Many craft brewers have branched out into spirits, and some familiar names–including Ballast Point, Rogue, and Dogfish Head–have been awarded medals by the American Distilling Institute.
The Four Seasons Resort in Vail, Colorado, has joined forces with Crazy Mountain Brewing, a local micro, to offer “Brew and Renew” treatments. They include foot soaks, body wraps, scalp treatments, and full body scrubs.
Finally, Paste magazine has compiled a list of ten music-inspired beers. It includes “Brother Theloneous” Belgian-Style Abbey Ale; “Smoke on the Water” Porter; and–wait for it–”Dark Side of the Moose,” a dark ale brewed in Wales.

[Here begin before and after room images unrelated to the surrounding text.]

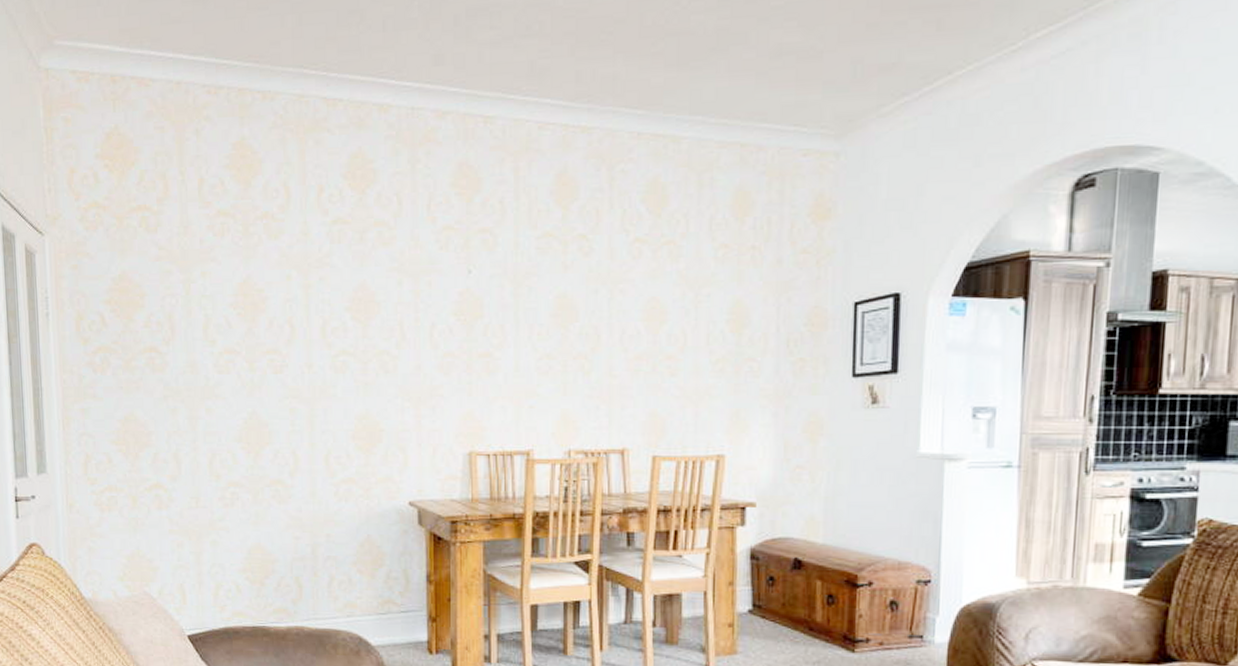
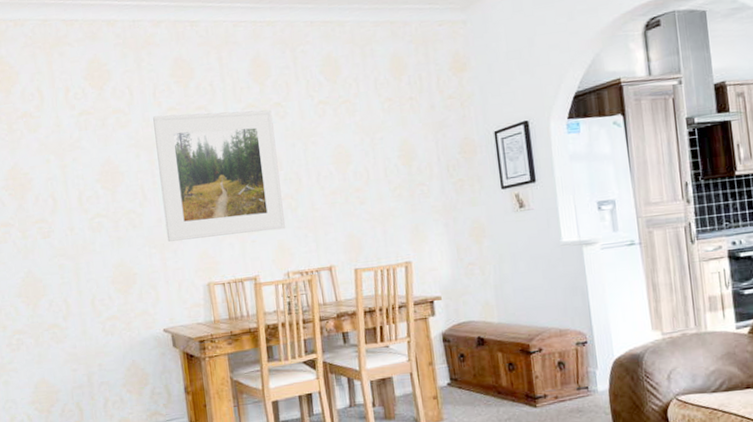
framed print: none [424,234,574,396] -> present [153,109,286,242]

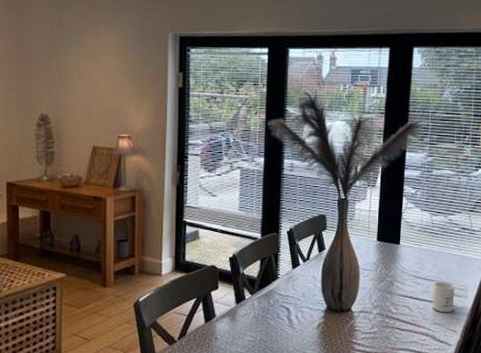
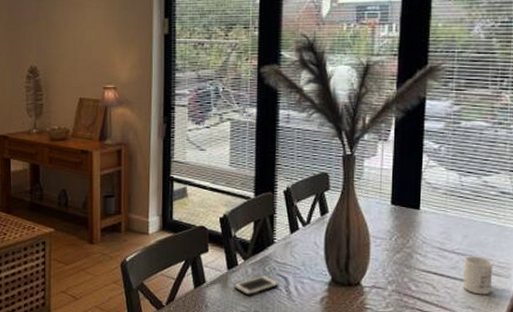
cell phone: none [241,307,282,325] -> present [234,275,279,295]

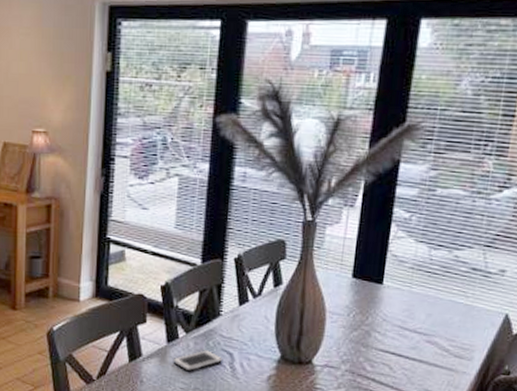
mug: present [462,256,494,295] -> none [421,336,457,378]

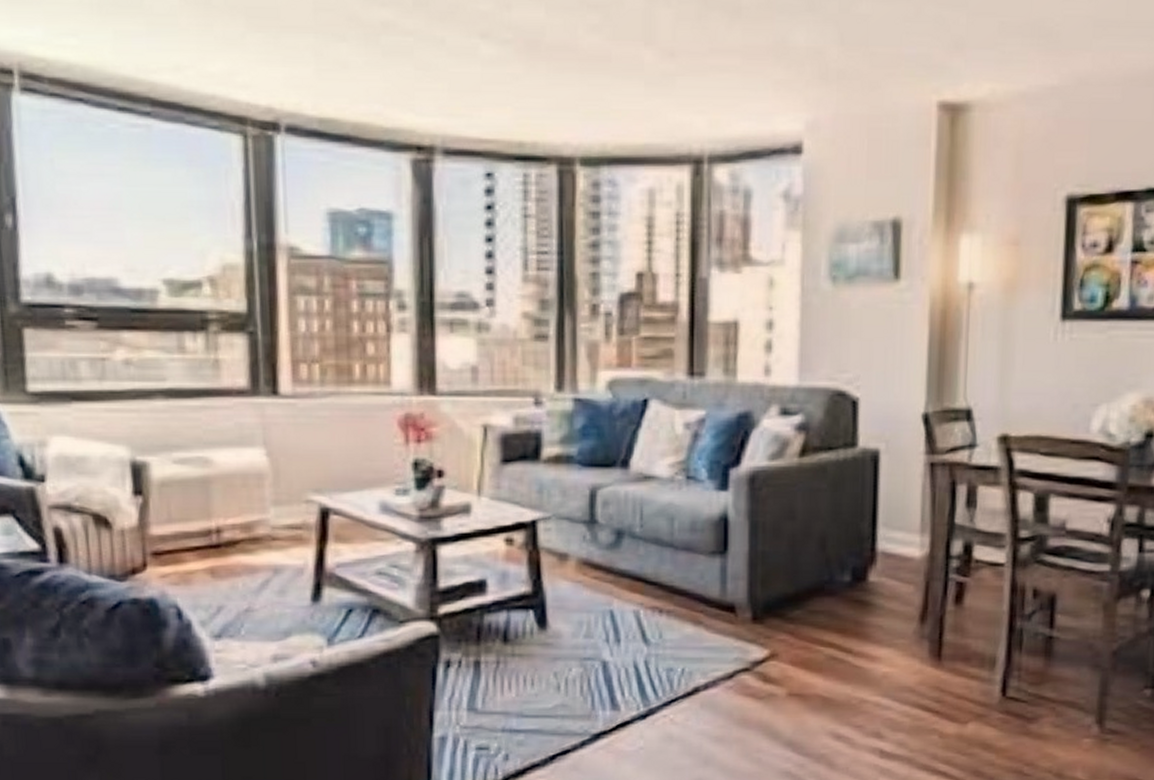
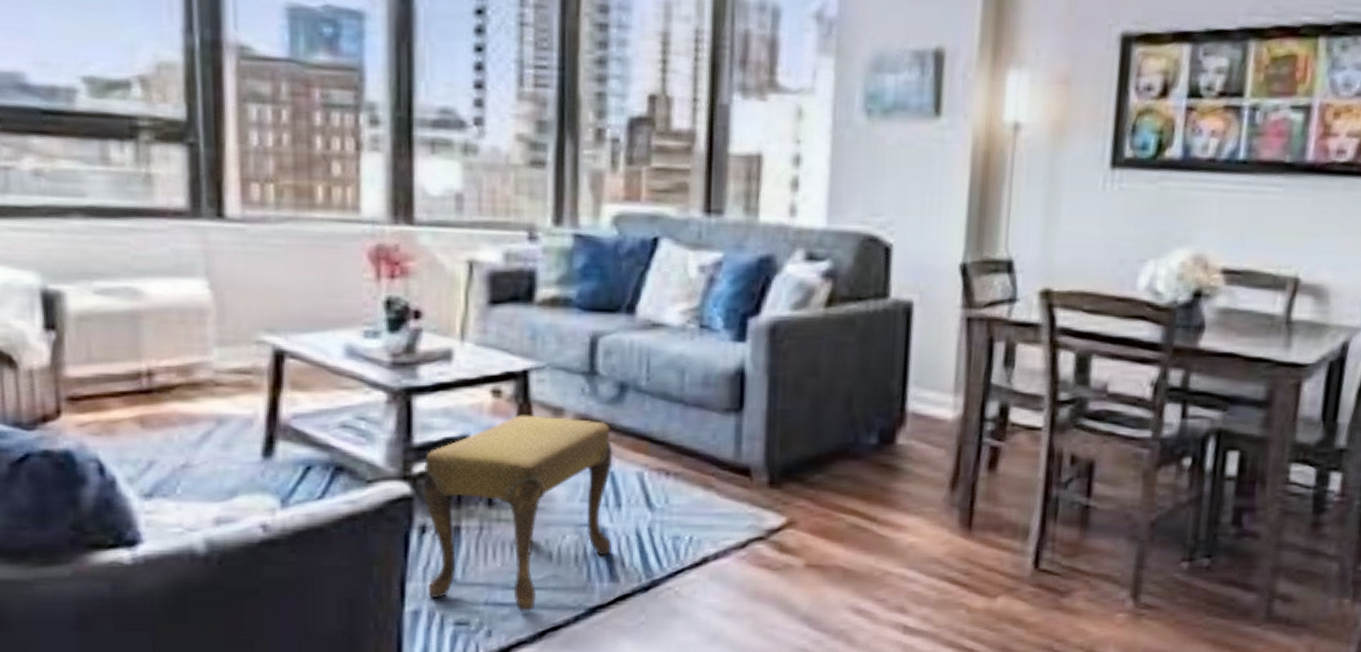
footstool: none [447,560,612,738] -> present [423,415,613,613]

This week the Brewers Association released the list of America’s 50 largest craft breweries. Heading the list is the Boston Beer Company, followed by the Sierra Nevada Brewing Company; the New Belgium Brewing Company; The Gambrinus Company (best known for Shiner, but also brews BridgePort and Trumer); and Deschutes Brewery.
The BA points out that of the top 50 overall brewing companies, 39 are small and independent operations. It also notes that craft beer’s market share is over six percent, and that both volume and dollar sales are at an all-time high.
One hundred and fifty-five years ago today, Washington Atlee Burpee was born. He founded the company known today as Burpee Seeds. Ludwig wants to set the record straight: the seed company is not related to burpless cucumbers.
And now….The Mash!
We begin in Amherst, Ohio, where workers building a storm sewer were surprised to discover what appears to be remnants of a brewery that closed for good in 1894.
The makers of Skol, Brazil’s most popular beer, have come under fire for bringing out a beer-flavored ice cream. Critics fear that the product will tempt children to try beer.
Baseball is back, and Marin Brewing Company is honoring the defending champion San Francisco Giants with a new brew, Orange and Black Congrats.
Ambacht Brewery, a two-room brewhouse in Portland, Oregon, is recycling leftover matzoh to brew Matzobrau, “a darkly-colored wheat ale with a crisp finish” and a 6.5% ABV.
Earlier this year, A-B rolled out Budweiser Black Crown Beer. Industry insiders wonder whether SAB Miller is going to retaliate with “Miller Fortune”.
Brandon Watson of TheDailyMeal.com lists ten beer products he wishes were a joke. They include the fake beer belly, Bongzilla, and beer-dispensing backpacks.
Finally, a word from our sponsor. Actually, sponsors. And not necessarily ours. Mashable.com has videos of the ten funniest beer commercials.